Целые шесть дней шли мы вниз по реке к нашему селению на болоте. Свет и воздух почти всех привели в чувство, хотя дети держатся более замкнуто, чем прежде. Думаю также, что не мне одной снятся живые, яркие сны о городской жизни. Теперь они меня только радуют. Здешний край сильно изменился со времен расцвета древнего народа. Тогда болота здесь не было, и река сверкала серебряной нитью. Но земля уже колебалась, отчего река временами делалась меловой и едкой. Теперь былые луга и пахотные земли заросли лесом, но я еще узнаю кое-какие приметы. Я знаю еще, какие деревья пригодны для обработки, из каких листьев получается бодрящий чай, из какого тростника вырабатываются бумага и ткань — и многое, многое другое.
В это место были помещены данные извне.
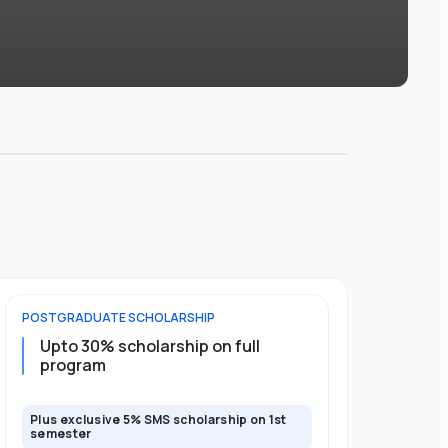
POSTGRADUATE
SCHOLARSHIP
FOUNDATION
Upto 30% scholarship on full
Up to 50
program
Plus exclusive 5% SMS scholarship on 1st
Plus additio
semester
Выжить здесь можно. Эта жизнь не будет ни роскошной, ни легкой, но если мы используем все, что предлагает нам эта земля, то нужда нам не грозит.

В моей древесной деревне почти никого не осталось. После несчастья, приключившегося с нами в городе, многие подумали, что мы пропали навсегда, и ушли. Из сокровищ, нагроможденных на помосте, они взяли только малую часть. В числе немногих оставшихся — Марти с мужем и сыном. Она разрыдалась от радости, увидев меня.

На мой гнев по поводу того, что ее бросили здесь без помощи, она ответила, что помощь обещали вскоре прислать, чему она верила из-за оставленных здесь сокровищ.

Я тоже, неожиданно для себя, обрела здесь сокровище. Петрус в последний миг решил остаться. Джатан, каменное сердце, ушел без сына, когда тот заявил, что дождется своей матери. Хорошо, что мальчик ждал не напрасно.

То, что Марти с мужем тоже остались, поражало меня, пока она не положила мне на руки причину такого решения. Они сделали это ради ребенка. Здоровенький и подвижный, он весь покрыт чешуей, как змейка. В Джамелии его сочли бы уродцем, а в Дождевом лесу он у себя дома.

Как и все мы.

Перемена, произошедшая с Марти, думаю, потрясает меня не меньше, чем ее — перемена во мне. Я вижу на ее шее и запястьях, где она носила принесенные из города украшения, маленькие наросты. Ее завороженный взгляд я приписывала догадкам о том, как изменила память города мою душу, но все оказалось гораздо проще. Причина в перистой чешуе, выросшей у меня на веках и вокруг губ. Сама я за неимением зеркала не могу сказать, насколько она заметна. По словам Ратио, алые чешуйки вдоль моего хребта, отнюдь не вызывают в нем отвращения.

Наши дети тоже понемногу обрастают, и я, по правде говоря, не нахожу в этом ничего отталкивающего. Почти на всех, побывавших в городе, он оставил свой знак, будь то изменившийся взгляд, чешуя или блестящие бугорки на подбородке. Дождевой лес пометил нас и признал своими.